• _SUPPLIED INFORMATION_:

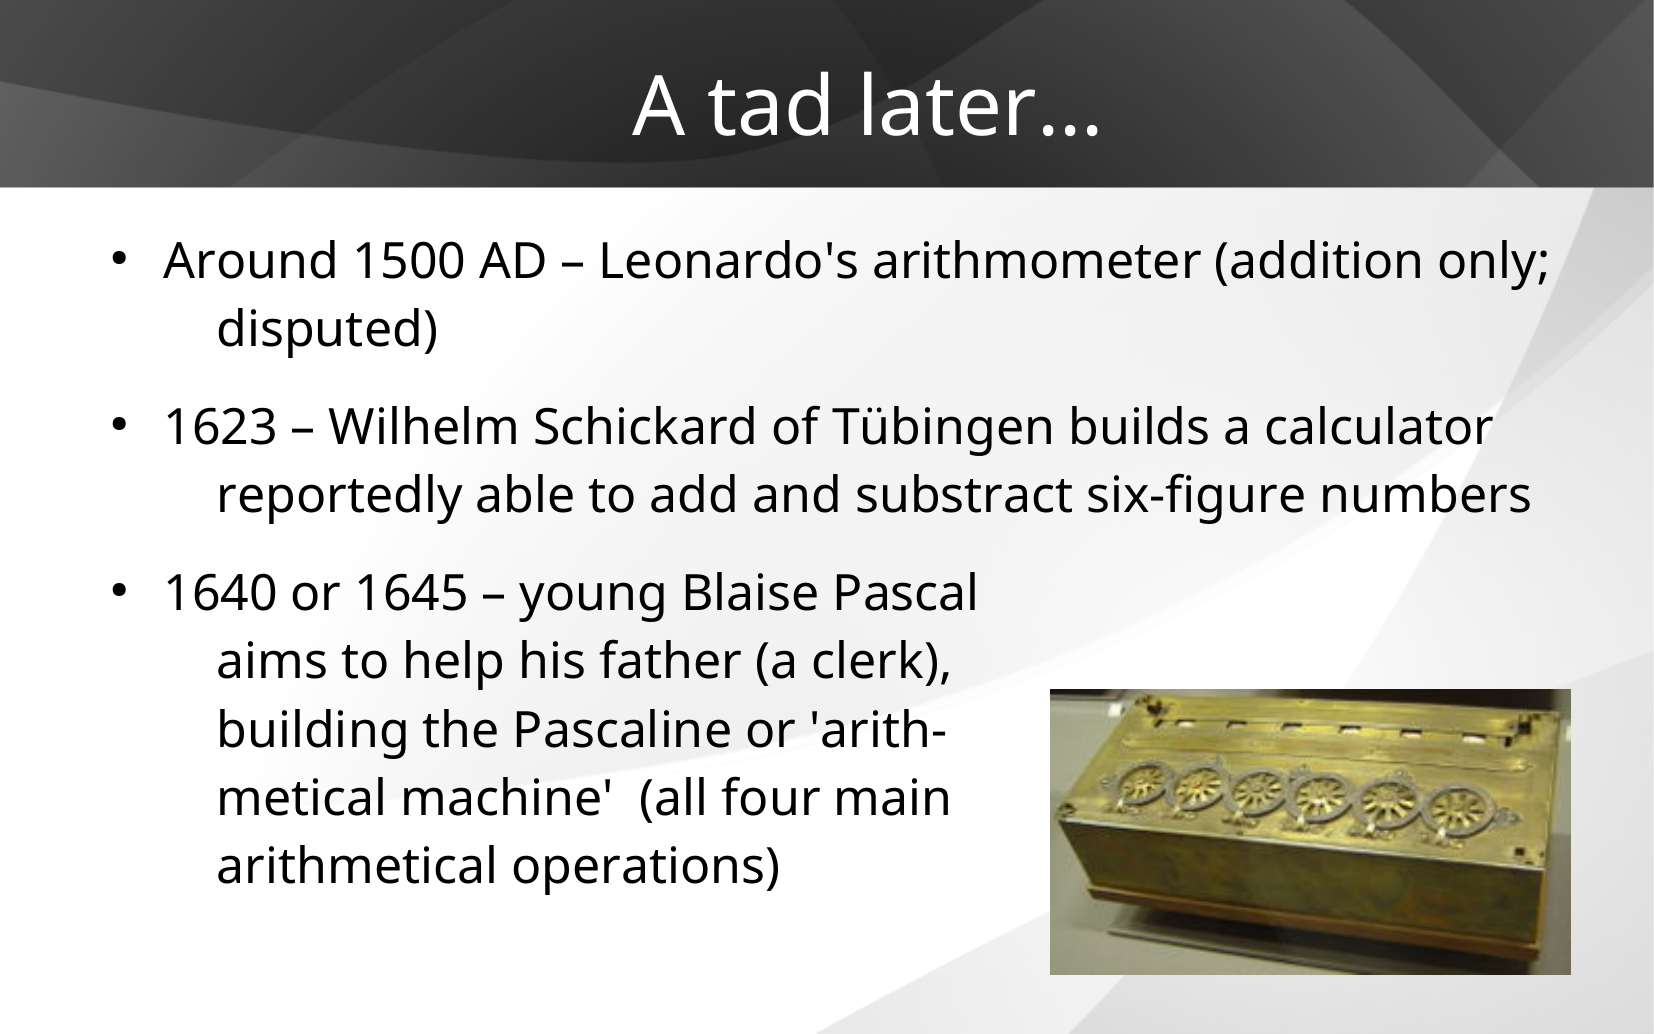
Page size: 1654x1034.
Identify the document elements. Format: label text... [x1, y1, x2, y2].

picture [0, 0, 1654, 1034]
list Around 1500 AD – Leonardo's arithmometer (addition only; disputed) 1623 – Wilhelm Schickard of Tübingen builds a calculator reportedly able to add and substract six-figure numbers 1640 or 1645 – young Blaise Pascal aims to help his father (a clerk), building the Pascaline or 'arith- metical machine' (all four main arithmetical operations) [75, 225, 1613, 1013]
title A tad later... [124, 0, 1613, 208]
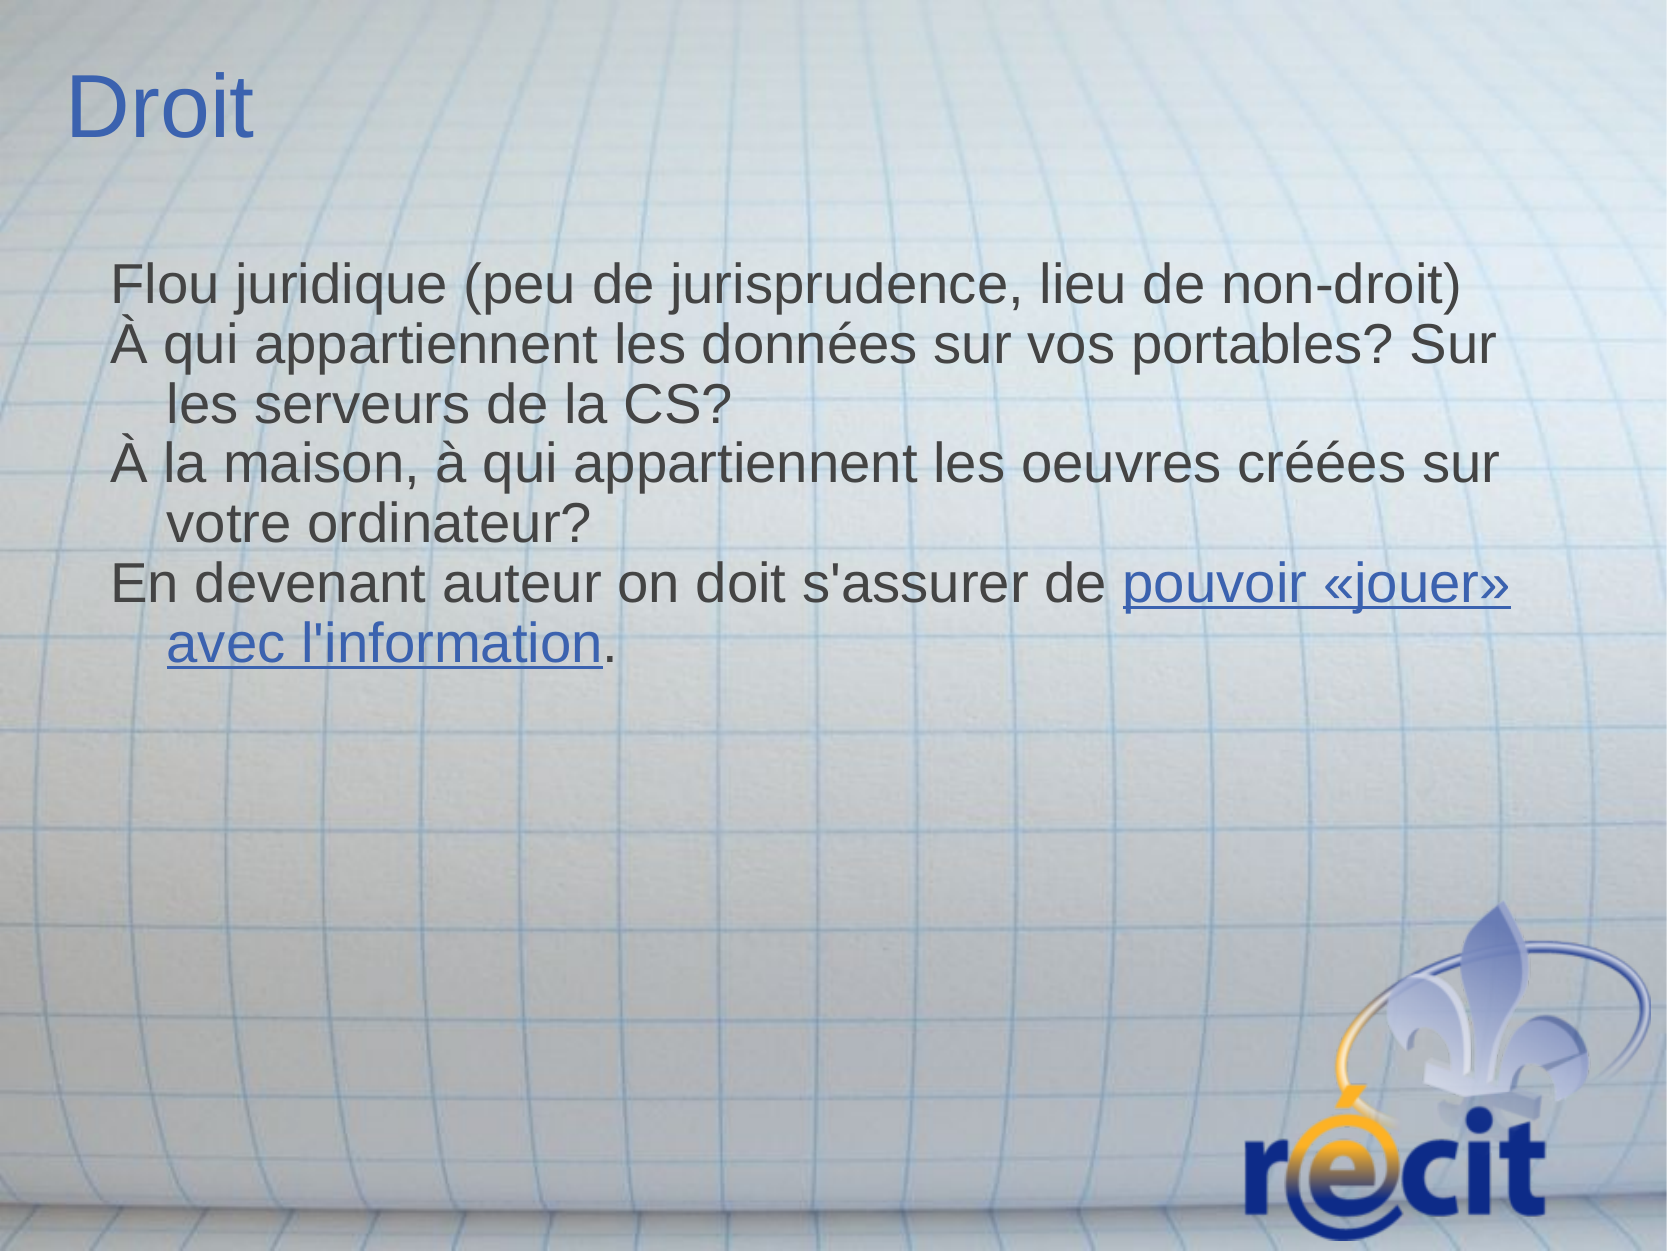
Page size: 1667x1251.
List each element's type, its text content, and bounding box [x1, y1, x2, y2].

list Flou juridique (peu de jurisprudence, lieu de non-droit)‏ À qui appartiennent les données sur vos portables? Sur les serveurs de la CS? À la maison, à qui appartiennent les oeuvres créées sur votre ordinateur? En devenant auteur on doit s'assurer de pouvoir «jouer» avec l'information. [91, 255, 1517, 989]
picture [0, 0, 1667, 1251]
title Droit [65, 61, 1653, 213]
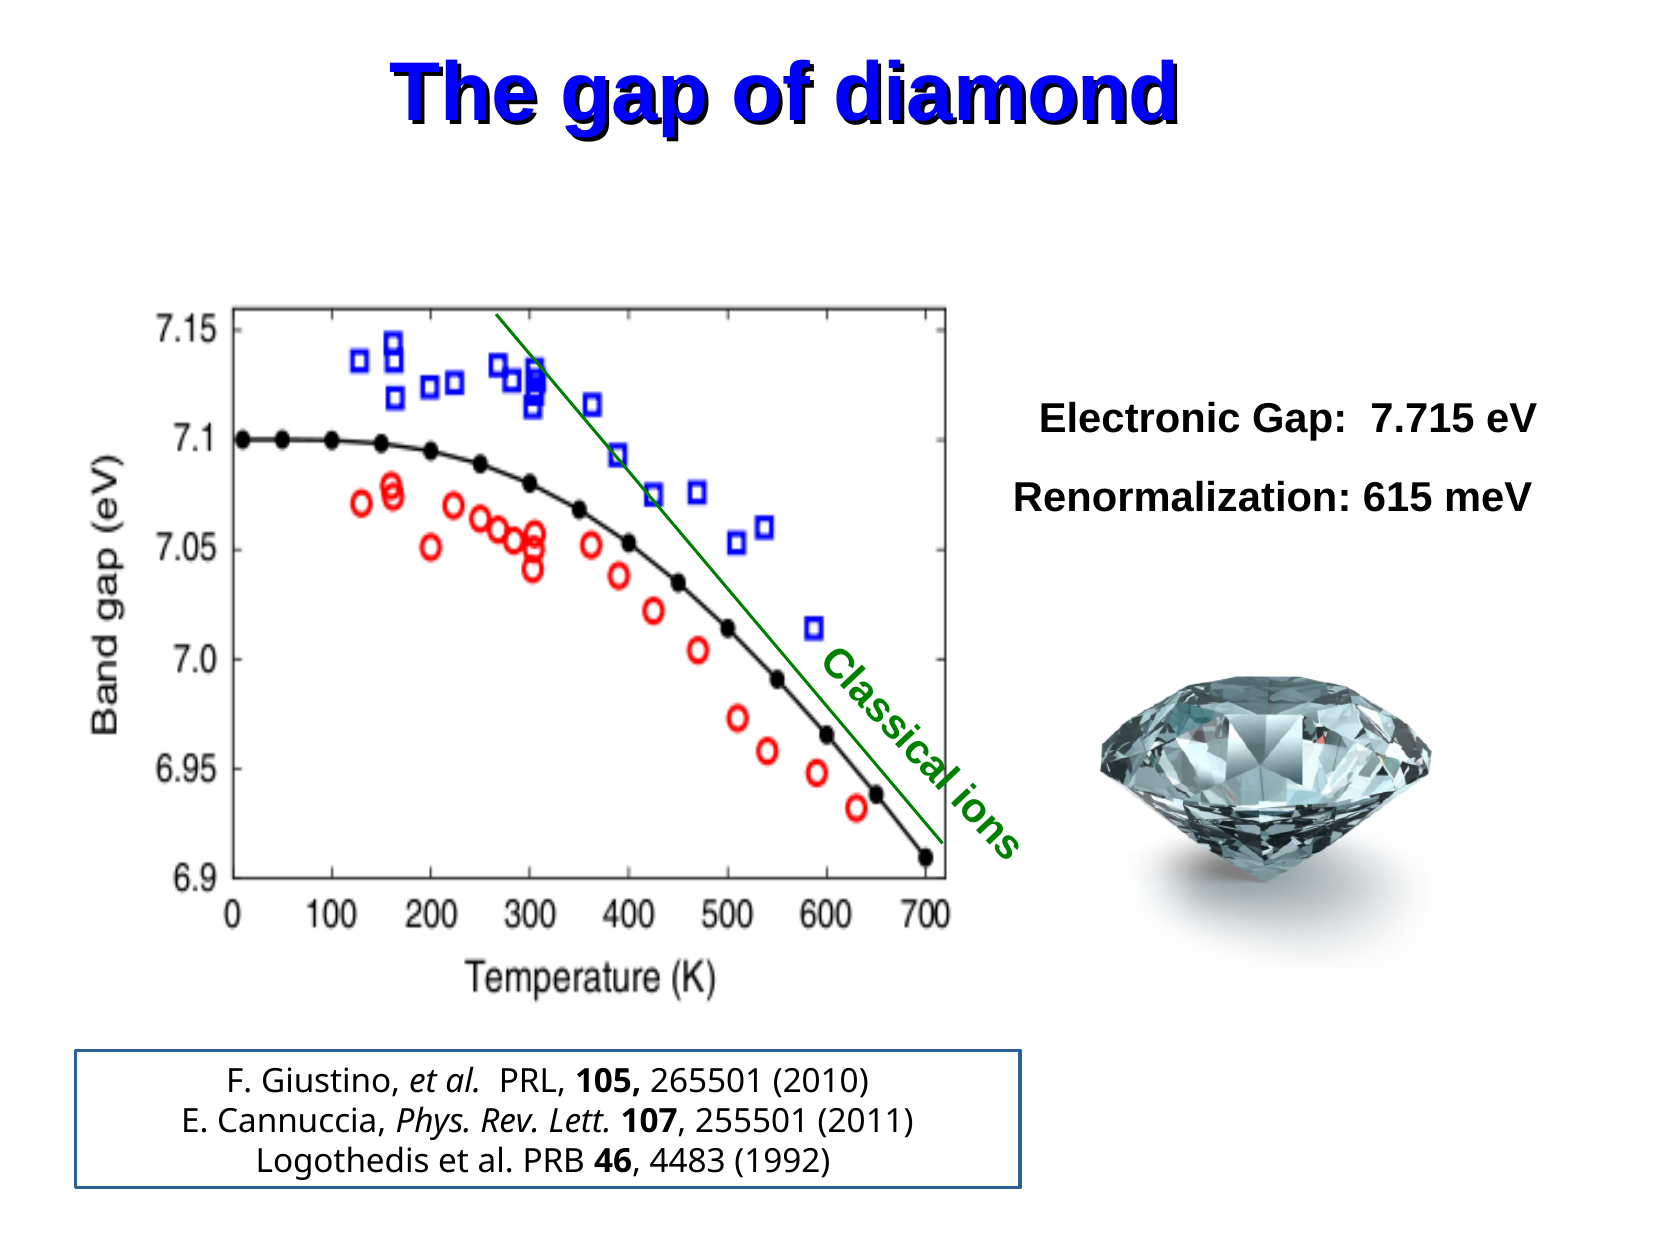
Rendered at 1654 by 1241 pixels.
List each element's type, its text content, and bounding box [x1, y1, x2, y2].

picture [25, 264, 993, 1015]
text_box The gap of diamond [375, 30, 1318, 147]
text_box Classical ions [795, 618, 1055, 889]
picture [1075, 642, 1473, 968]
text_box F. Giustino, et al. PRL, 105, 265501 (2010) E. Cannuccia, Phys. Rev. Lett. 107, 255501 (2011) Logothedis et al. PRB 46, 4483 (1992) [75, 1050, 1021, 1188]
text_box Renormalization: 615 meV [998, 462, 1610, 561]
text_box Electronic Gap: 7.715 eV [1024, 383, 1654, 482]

• _REQUIREMENTS_: Can you duplicate the listing lines word for word, starting at the line containing "Rendered at 1654 by 1241 pixels." and ending at the line containing "text_box Renormalization: 615"?

• _FINAL RESULT_:
Rendered at 1654 by 1241 pixels.
List each element's type, its text content, and bounding box [x1, y1, x2, y2].

picture [25, 264, 993, 1015]
text_box The gap of diamond [375, 30, 1318, 147]
text_box Classical ions [795, 618, 1055, 889]
picture [1075, 642, 1473, 968]
text_box F. Giustino, et al. PRL, 105, 265501 (2010) E. Cannuccia, Phys. Rev. Lett. 107, 255501 (2011) Logothedis et al. PRB 46, 4483 (1992) [75, 1050, 1021, 1188]
text_box Renormalization: 615 meV [998, 462, 1610, 561]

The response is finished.